И это было приятно утешающей правдой.
Отвлечёмся от происходящего за столом.
Немолодое тело Кирьяна Егоровича – сразу после развода, на зависть врагов и друзей, – вдруг стало пользоваться небывалым спросом.
Иными словами, он преуспел в любви. Одинаково равно с молоденькими девушками и с женщинами—бальзаковками. С женщинами неопределённого возраста, или пограничного с уголовной наказуемостью. С женщинами-нимфетками. С женщинами со странного рода занятиями и вообще без занятий – с лежальщицами на диванах. С прожигальщицами диванов сигаретами и трубочным пеплом. С даровыми и с платными. С любящими и не очень. С жаждущими и по инерции. С просто отмечающимися в разнообразных Кирьяновых постелях – а он тут выдумщик. На полу, в туалетах и на песчаных пляжах, в самолётах и отстойниках, то снизу, то сверху, то без свидетелей, то с оными.
Он, как бы нечаянно и бессознательно мстил за свои поруганные женатые годы, когда сознательно и верно блюл чистоту собственного нрава, а также честь семьи и детей.
Количество заработанных порицаний в эти самые годы – от своих в разной степени изменяющих жёнам товарищей с собутыльниками – не поддаётся подсчёту.
Только поэтому после развода Кирьян сразу же ринулся жить на полную и освобождённую сексуальную мощь.
Как-то дядьке Кирьяну пришла потрясающая мысль. Оказывается, он попользовал на своём веку аж четыре поколения женского полу.
Он был готов пойти на пятое.
Эта здравая приключенческая мысль не мешала ему, однако, между делом подумывать: как бы и где накопить столько денежек, чтобы быть ко всему готовым, и чтобы не напрягать детей и близких в свой час икс.
Не выходило никак такого запаса.

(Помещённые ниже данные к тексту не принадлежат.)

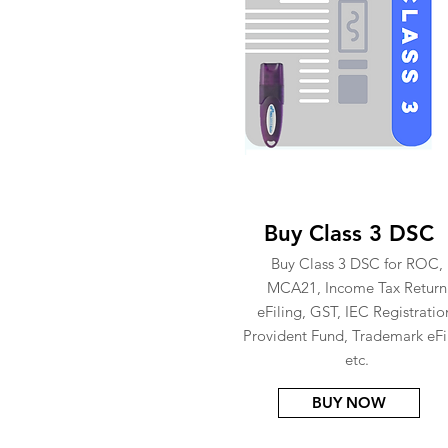
Buy Class 3 DSC
Buy Class 3 DSC for ROC,
MCA21, Income Tax Return
eFiling, GST, IEC Registratio
Provident Fund, Trademark eFi
etc.
BUY NOW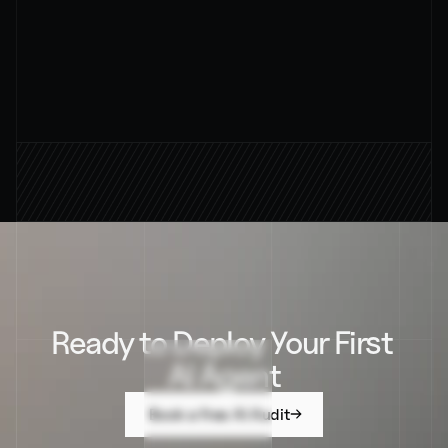
94%
AVERAGE RESOUTION RATE
Ready to Deploy Your First 
AI Agent
Book a free AI Audit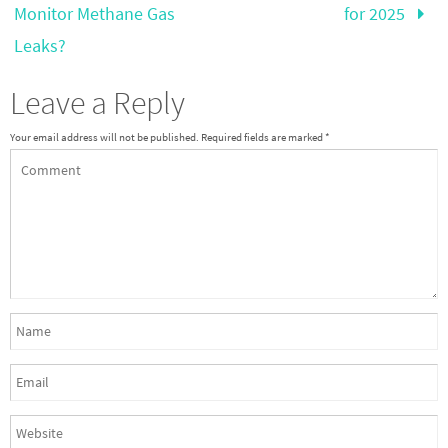
Monitor Methane Gas
for 2025
Leaks?
Leave a Reply
Your email address will not be published.
Required fields are marked
*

Все запасы растворялись в кутежах и организации совращений.
При нехватке денег у Кирьяна Егоровича девушки почему-то упорно не соблазнялись.
А с деньгами: «Пожалуйста, Кирьян Егорович! Во сколько встречаемся, Кирьян Егорович? Сегодня в Золотое Корыто или в Молвушку?
Что за термин такой «альтруизм»?
Оставили на столе коньяк и вынесли из подоконного холодильника вместо кончившейся свежей прошлогоднюю водку. Так медленно тут пьют.